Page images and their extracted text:
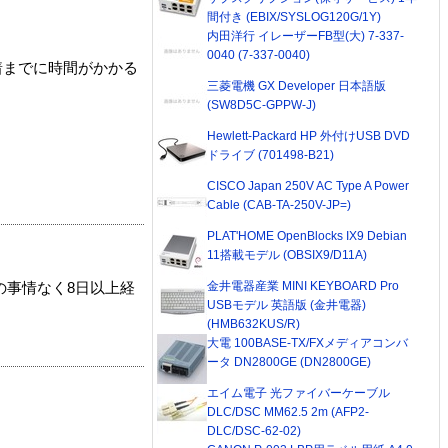
間付き (EBIX/SYSLOG120G/1Y)
内田洋行 イレーザーFB型(大) 7-337-
0040 (7-337-0040)
着までに時間がかかる
三菱電機 GX Developer 日本語版
(SW8D5C-GPPW-J)
Hewlett-Packard HP 外付けUSB DVD
ドライブ (701498-B21)
CISCO Japan 250V AC Type A Power
Cable (CAB-TA-250V-JP=)
PLAT'HOME OpenBlocks IX9 Debian
11搭載モデル (OBSIX9/D11A)
金井電器産業 MINI KEYBOARD Pro
の事情なく8日以上経
USBモデル 英語版 (金井電器)
(HMB632KUS/R)
大電 100BASE-TX/FXメディアコンバ
ータ DN2800GE (DN2800GE)
エイム電子 光ファイバーケーブル
DLC/DSC MM62.5 2m (AFP2-
DLC/DSC-62-02)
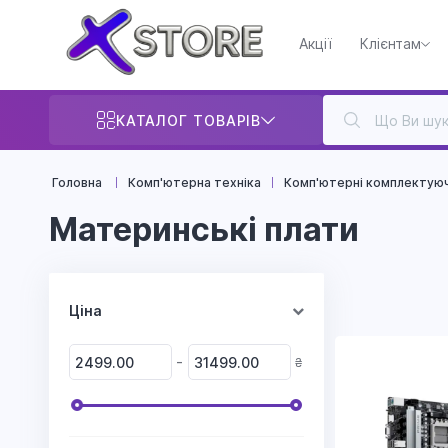
Акції
Клієнтам
КАТАЛОГ ТОВАРІВ
Головна
Комп'ютерна техніка
Комп'ютерні комплектуюч
Материнські плати
Ціна
-
₴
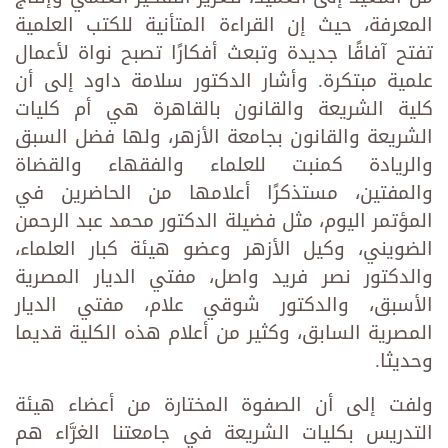
المعرفة، حيث إن القراءة المتأنية للكتب العلمية
تفتح آفاقًا جديدة وتبعث أفكارًا ‏تصبح نواة لأعمال
علمية مبتكرة.‏ وأشار الدكتور سلامة داود إلى أن
كلية الشريعة والقانون بالقاهرة هي أم كليات
الشريعة والقانون بجامعة ‏الأزهر، ولها فضل السبق
والريادة كمنبت للعلماء والفقهاء والقضاة
والمفتين، مستذكرًا أعلامها من الحاضرين ‏في
المؤتمر اليوم، مثل فضيلة الدكتور محمد عبد الرحمن
الضويني، وكيل الأزهر وعضو هيئة كبار ‏العلماء،
والدكتور نصر فريد واصل، مفتي الديار المصرية
الأسبق، والدكتور شوقي علام، مفتي الديار
‏المصرية السابق، وكثير من أعلام هذه الكلية قديما
وحديثا.
ولفت إلى أن الصفوة المختارة من أعضاء هيئة
‏التدريس بكليات الشريعة في جامعتنا الغرَّاء هم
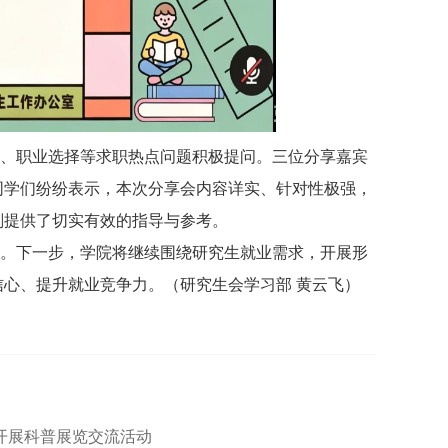
、职业选择等求职热点问题积极提问。三位分享嘉宾
同学们纷纷表示，本次分享会内容详实、针对性极强，
划提供了切实有效的指导与参考。
。下一步，学院将继续围绕研究生就业需求，开展形
信心、提升就业竞争力。
（研究生会学习部 黄云飞）
开展科普展览交流活动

# Exercise description:
Copy the extracted text of all the entries above line for line without changing anything, and leave the pictures out of your answer.

# Finished exercise:
間付き (EBIX/SYSLOG120G/1Y)
内田洋行 イレーザーFB型(大) 7-337-
0040 (7-337-0040)
着までに時間がかかる
三菱電機 GX Developer 日本語版
(SW8D5C-GPPW-J)
Hewlett-Packard HP 外付けUSB DVD
ドライブ (701498-B21)
CISCO Japan 250V AC Type A Power
Cable (CAB-TA-250V-JP=)
PLAT'HOME OpenBlocks IX9 Debian
11搭載モデル (OBSIX9/D11A)
金井電器産業 MINI KEYBOARD Pro
の事情なく8日以上経
USBモデル 英語版 (金井電器)
(HMB632KUS/R)
大電 100BASE-TX/FXメディアコンバ
ータ DN2800GE (DN2800GE)
エイム電子 光ファイバーケーブル
DLC/DSC MM62.5 2m (AFP2-
DLC/DSC-62-02)
Акції
Клієнтам
КАТАЛОГ ТОВАРІВ
Головна
Комп'ютерна техніка
Комп'ютерні комплектуюч
Материнські плати
Ціна
-
₴
المعرفة، حيث إن القراءة المتأنية للكتب العلمية
تفتح آفاقًا جديدة وتبعث أفكارًا ‏تصبح نواة لأعمال
علمية مبتكرة.‏ وأشار الدكتور سلامة داود إلى أن
كلية الشريعة والقانون بالقاهرة هي أم كليات
الشريعة والقانون بجامعة ‏الأزهر، ولها فضل السبق
والريادة كمنبت للعلماء والفقهاء والقضاة
والمفتين، مستذكرًا أعلامها من الحاضرين ‏في
المؤتمر اليوم، مثل فضيلة الدكتور محمد عبد الرحمن
الضويني، وكيل الأزهر وعضو هيئة كبار ‏العلماء،
والدكتور نصر فريد واصل، مفتي الديار المصرية
الأسبق، والدكتور شوقي علام، مفتي الديار
‏المصرية السابق، وكثير من أعلام هذه الكلية قديما
وحديثا.
ولفت إلى أن الصفوة المختارة من أعضاء هيئة
‏التدريس بكليات الشريعة في جامعتنا الغرَّاء هم
、职业选择等求职热点问题积极提问。三位分享嘉宾
同学们纷纷表示，本次分享会内容详实、针对性极强，
划提供了切实有效的指导与参考。
。下一步，学院将继续围绕研究生就业需求，开展形
信心、提升就业竞争力。
（研究生会学习部 黄云飞）
开展科普展览交流活动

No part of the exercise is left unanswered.